The task => A faithful, complete copy of the records is required.

Excerpts from a dataset:
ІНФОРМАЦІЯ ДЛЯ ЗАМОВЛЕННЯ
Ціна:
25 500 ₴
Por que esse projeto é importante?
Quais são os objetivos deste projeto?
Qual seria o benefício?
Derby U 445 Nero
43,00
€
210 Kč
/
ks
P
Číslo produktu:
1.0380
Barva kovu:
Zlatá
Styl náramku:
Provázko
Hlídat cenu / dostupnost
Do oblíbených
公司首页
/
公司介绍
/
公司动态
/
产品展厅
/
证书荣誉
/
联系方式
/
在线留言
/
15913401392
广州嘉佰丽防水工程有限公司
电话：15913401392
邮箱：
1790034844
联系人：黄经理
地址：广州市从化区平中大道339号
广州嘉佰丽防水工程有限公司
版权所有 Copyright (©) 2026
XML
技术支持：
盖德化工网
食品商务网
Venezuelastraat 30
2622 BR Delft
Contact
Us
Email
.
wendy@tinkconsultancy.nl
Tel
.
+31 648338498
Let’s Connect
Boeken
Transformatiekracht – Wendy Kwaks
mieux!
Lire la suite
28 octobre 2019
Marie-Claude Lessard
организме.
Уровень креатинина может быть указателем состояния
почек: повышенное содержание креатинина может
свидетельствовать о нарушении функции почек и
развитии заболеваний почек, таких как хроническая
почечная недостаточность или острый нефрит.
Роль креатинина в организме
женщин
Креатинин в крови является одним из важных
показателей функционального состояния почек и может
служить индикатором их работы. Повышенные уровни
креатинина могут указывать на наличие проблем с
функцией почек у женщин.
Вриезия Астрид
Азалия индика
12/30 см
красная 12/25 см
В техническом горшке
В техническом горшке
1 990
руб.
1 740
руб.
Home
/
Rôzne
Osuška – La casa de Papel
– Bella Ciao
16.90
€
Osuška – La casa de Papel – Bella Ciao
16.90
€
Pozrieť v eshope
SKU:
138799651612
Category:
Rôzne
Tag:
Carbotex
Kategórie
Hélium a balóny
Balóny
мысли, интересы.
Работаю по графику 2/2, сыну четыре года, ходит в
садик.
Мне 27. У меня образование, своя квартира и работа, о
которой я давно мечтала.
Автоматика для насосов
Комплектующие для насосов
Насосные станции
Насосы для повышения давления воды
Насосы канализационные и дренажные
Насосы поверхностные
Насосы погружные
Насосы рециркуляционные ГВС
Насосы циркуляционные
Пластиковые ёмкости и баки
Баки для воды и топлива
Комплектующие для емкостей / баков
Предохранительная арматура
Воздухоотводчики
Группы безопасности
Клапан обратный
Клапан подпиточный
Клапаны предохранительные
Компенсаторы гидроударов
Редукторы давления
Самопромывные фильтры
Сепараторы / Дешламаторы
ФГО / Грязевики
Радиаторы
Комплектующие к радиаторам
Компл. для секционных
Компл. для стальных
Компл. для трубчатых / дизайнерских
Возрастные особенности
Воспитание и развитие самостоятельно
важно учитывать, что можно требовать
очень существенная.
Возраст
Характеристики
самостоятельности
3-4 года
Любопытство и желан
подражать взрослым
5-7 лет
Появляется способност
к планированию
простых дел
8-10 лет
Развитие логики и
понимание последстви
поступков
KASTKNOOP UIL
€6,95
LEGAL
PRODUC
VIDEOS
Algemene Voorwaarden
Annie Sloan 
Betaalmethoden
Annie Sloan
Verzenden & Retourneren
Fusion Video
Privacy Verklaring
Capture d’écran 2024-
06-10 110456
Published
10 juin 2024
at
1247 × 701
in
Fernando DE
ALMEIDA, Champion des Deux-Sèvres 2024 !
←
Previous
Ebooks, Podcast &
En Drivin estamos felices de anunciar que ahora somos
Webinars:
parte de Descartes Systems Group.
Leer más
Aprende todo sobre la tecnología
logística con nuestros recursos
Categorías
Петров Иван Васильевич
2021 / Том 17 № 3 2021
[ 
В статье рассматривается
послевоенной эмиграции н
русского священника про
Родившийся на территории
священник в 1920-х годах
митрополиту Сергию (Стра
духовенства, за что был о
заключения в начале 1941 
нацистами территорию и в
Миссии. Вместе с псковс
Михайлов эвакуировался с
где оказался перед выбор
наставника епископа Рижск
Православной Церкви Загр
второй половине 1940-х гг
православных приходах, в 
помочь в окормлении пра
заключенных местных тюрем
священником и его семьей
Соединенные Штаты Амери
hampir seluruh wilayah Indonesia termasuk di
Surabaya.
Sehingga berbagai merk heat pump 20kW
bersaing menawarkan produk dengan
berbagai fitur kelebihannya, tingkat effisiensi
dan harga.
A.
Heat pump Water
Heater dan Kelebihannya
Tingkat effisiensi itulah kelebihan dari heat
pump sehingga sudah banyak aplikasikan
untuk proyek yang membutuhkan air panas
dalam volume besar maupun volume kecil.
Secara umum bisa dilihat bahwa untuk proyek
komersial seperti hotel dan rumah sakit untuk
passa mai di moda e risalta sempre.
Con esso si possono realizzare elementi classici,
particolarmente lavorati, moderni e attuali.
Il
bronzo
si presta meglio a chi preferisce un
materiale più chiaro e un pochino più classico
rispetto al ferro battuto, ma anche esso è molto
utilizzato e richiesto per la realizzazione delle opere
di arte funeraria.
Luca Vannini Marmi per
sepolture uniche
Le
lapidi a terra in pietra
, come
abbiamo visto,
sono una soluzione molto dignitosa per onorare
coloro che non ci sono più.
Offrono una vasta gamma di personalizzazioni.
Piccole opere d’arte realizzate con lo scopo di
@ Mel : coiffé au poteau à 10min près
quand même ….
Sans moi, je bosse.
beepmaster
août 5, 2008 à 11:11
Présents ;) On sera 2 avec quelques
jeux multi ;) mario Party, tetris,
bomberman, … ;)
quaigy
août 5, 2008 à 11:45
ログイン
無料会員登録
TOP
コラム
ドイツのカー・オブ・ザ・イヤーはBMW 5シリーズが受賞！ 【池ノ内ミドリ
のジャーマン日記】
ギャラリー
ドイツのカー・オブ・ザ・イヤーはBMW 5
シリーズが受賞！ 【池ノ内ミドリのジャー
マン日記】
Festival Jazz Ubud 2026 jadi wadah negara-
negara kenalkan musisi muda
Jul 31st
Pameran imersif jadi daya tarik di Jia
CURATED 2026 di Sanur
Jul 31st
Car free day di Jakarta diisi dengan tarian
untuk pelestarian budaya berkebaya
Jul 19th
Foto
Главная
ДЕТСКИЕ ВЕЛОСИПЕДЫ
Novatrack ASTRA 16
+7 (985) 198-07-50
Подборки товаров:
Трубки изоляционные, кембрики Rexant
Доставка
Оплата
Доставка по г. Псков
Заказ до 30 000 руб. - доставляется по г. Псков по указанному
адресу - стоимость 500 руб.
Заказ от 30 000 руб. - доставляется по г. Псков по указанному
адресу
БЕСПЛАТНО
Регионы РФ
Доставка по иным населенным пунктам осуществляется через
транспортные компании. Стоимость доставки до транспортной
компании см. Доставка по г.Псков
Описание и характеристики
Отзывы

Task output =>
ІНФОРМАЦІЯ ДЛЯ ЗАМОВЛЕННЯ
Ціна:
25 500 ₴
Por que esse projeto é importante?
Quais são os objetivos deste projeto?
Qual seria o benefício?
Derby U 445 Nero
43,00
€
210 Kč
/
ks
P
Číslo produktu:
1.0380
Barva kovu:
Zlatá
Styl náramku:
Provázko
Hlídat cenu / dostupnost
Do oblíbených
公司首页
/
公司介绍
/
公司动态
/
产品展厅
/
证书荣誉
/
联系方式
/
在线留言
/
15913401392
广州嘉佰丽防水工程有限公司
电话：15913401392
邮箱：
1790034844
联系人：黄经理
地址：广州市从化区平中大道339号
广州嘉佰丽防水工程有限公司
版权所有 Copyright (©) 2026
XML
技术支持：
盖德化工网
食品商务网
Venezuelastraat 30
2622 BR Delft
Contact
Us
Email
.
wendy@tinkconsultancy.nl
Tel
.
+31 648338498
Let’s Connect
Boeken
Transformatiekracht – Wendy Kwaks
mieux!
Lire la suite
28 octobre 2019
Marie-Claude Lessard
организме.
Уровень креатинина может быть указателем состояния
почек: повышенное содержание креатинина может
свидетельствовать о нарушении функции почек и
развитии заболеваний почек, таких как хроническая
почечная недостаточность или острый нефрит.
Роль креатинина в организме
женщин
Креатинин в крови является одним из важных
показателей функционального состояния почек и может
служить индикатором их работы. Повышенные уровни
креатинина могут указывать на наличие проблем с
функцией почек у женщин.
Вриезия Астрид
Азалия индика
12/30 см
красная 12/25 см
В техническом горшке
В техническом горшке
1 990
руб.
1 740
руб.
Home
/
Rôzne
Osuška – La casa de Papel
– Bella Ciao
16.90
€
Osuška – La casa de Papel – Bella Ciao
16.90
€
Pozrieť v eshope
SKU:
138799651612
Category:
Rôzne
Tag:
Carbotex
Kategórie
Hélium a balóny
Balóny
мысли, интересы.
Работаю по графику 2/2, сыну четыре года, ходит в
садик.
Мне 27. У меня образование, своя квартира и работа, о
которой я давно мечтала.
Автоматика для насосов
Комплектующие для насосов
Насосные станции
Насосы для повышения давления воды
Насосы канализационные и дренажные
Насосы поверхностные
Насосы погружные
Насосы рециркуляционные ГВС
Насосы циркуляционные
Пластиковые ёмкости и баки
Баки для воды и топлива
Комплектующие для емкостей / баков
Предохранительная арматура
Воздухоотводчики
Группы безопасности
Клапан обратный
Клапан подпиточный
Клапаны предохранительные
Компенсаторы гидроударов
Редукторы давления
Самопромывные фильтры
Сепараторы / Дешламаторы
ФГО / Грязевики
Радиаторы
Комплектующие к радиаторам
Компл. для секционных
Компл. для стальных
Компл. для трубчатых / дизайнерских
Возрастные особенности
Воспитание и развитие самостоятельно
важно учитывать, что можно требовать
очень существенная.
Возраст
Характеристики
самостоятельности
3-4 года
Любопытство и желан
подражать взрослым
5-7 лет
Появляется способност
к планированию
простых дел
8-10 лет
Развитие логики и
понимание последстви
поступков
KASTKNOOP UIL
€6,95
LEGAL
PRODUC
VIDEOS
Algemene Voorwaarden
Annie Sloan 
Betaalmethoden
Annie Sloan
Verzenden & Retourneren
Fusion Video
Privacy Verklaring
Capture d’écran 2024-
06-10 110456
Published
10 juin 2024
at
1247 × 701
in
Fernando DE
ALMEIDA, Champion des Deux-Sèvres 2024 !
←
Previous
Ebooks, Podcast &
En Drivin estamos felices de anunciar que ahora somos
Webinars:
parte de Descartes Systems Group.
Leer más
Aprende todo sobre la tecnología
logística con nuestros recursos
Categorías
Петров Иван Васильевич
2021 / Том 17 № 3 2021
[ 
В статье рассматривается
послевоенной эмиграции н
русского священника про
Родившийся на территории
священник в 1920-х годах
митрополиту Сергию (Стра
духовенства, за что был о
заключения в начале 1941 
нацистами территорию и в
Миссии. Вместе с псковс
Михайлов эвакуировался с
где оказался перед выбор
наставника епископа Рижск
Православной Церкви Загр
второй половине 1940-х гг
православных приходах, в 
помочь в окормлении пра
заключенных местных тюрем
священником и его семьей
Соединенные Штаты Амери
hampir seluruh wilayah Indonesia termasuk di
Surabaya.
Sehingga berbagai merk heat pump 20kW
bersaing menawarkan produk dengan
berbagai fitur kelebihannya, tingkat effisiensi
dan harga.
A.
Heat pump Water
Heater dan Kelebihannya
Tingkat effisiensi itulah kelebihan dari heat
pump sehingga sudah banyak aplikasikan
untuk proyek yang membutuhkan air panas
dalam volume besar maupun volume kecil.
Secara umum bisa dilihat bahwa untuk proyek
komersial seperti hotel dan rumah sakit untuk
passa mai di moda e risalta sempre.
Con esso si possono realizzare elementi classici,
particolarmente lavorati, moderni e attuali.
Il
bronzo
si presta meglio a chi preferisce un
materiale più chiaro e un pochino più classico
rispetto al ferro battuto, ma anche esso è molto
utilizzato e richiesto per la realizzazione delle opere
di arte funeraria.
Luca Vannini Marmi per
sepolture uniche
Le
lapidi a terra in pietra
, come
abbiamo visto,
sono una soluzione molto dignitosa per onorare
coloro che non ci sono più.
Offrono una vasta gamma di personalizzazioni.
Piccole opere d’arte realizzate con lo scopo di
@ Mel : coiffé au poteau à 10min près
quand même ….
Sans moi, je bosse.
beepmaster
août 5, 2008 à 11:11
Présents ;) On sera 2 avec quelques
jeux multi ;) mario Party, tetris,
bomberman, … ;)
quaigy
août 5, 2008 à 11:45
ログイン
無料会員登録
TOP
コラム
ドイツのカー・オブ・ザ・イヤーはBMW 5シリーズが受賞！ 【池ノ内ミドリ
のジャーマン日記】
ギャラリー
ドイツのカー・オブ・ザ・イヤーはBMW 5
シリーズが受賞！ 【池ノ内ミドリのジャー
マン日記】
Festival Jazz Ubud 2026 jadi wadah negara-
negara kenalkan musisi muda
Jul 31st
Pameran imersif jadi daya tarik di Jia
CURATED 2026 di Sanur
Jul 31st
Car free day di Jakarta diisi dengan tarian
untuk pelestarian budaya berkebaya
Jul 19th
Foto
Главная
ДЕТСКИЕ ВЕЛОСИПЕДЫ
Novatrack ASTRA 16
+7 (985) 198-07-50
Подборки товаров:
Трубки изоляционные, кембрики Rexant
Доставка
Оплата
Доставка по г. Псков
Заказ до 30 000 руб. - доставляется по г. Псков по указанному
адресу - стоимость 500 руб.
Заказ от 30 000 руб. - доставляется по г. Псков по указанному
адресу
БЕСПЛАТНО
Регионы РФ
Доставка по иным населенным пунктам осуществляется через
транспортные компании. Стоимость доставки до транспортной
компании см. Доставка по г.Псков
Описание и характеристики
Отзывы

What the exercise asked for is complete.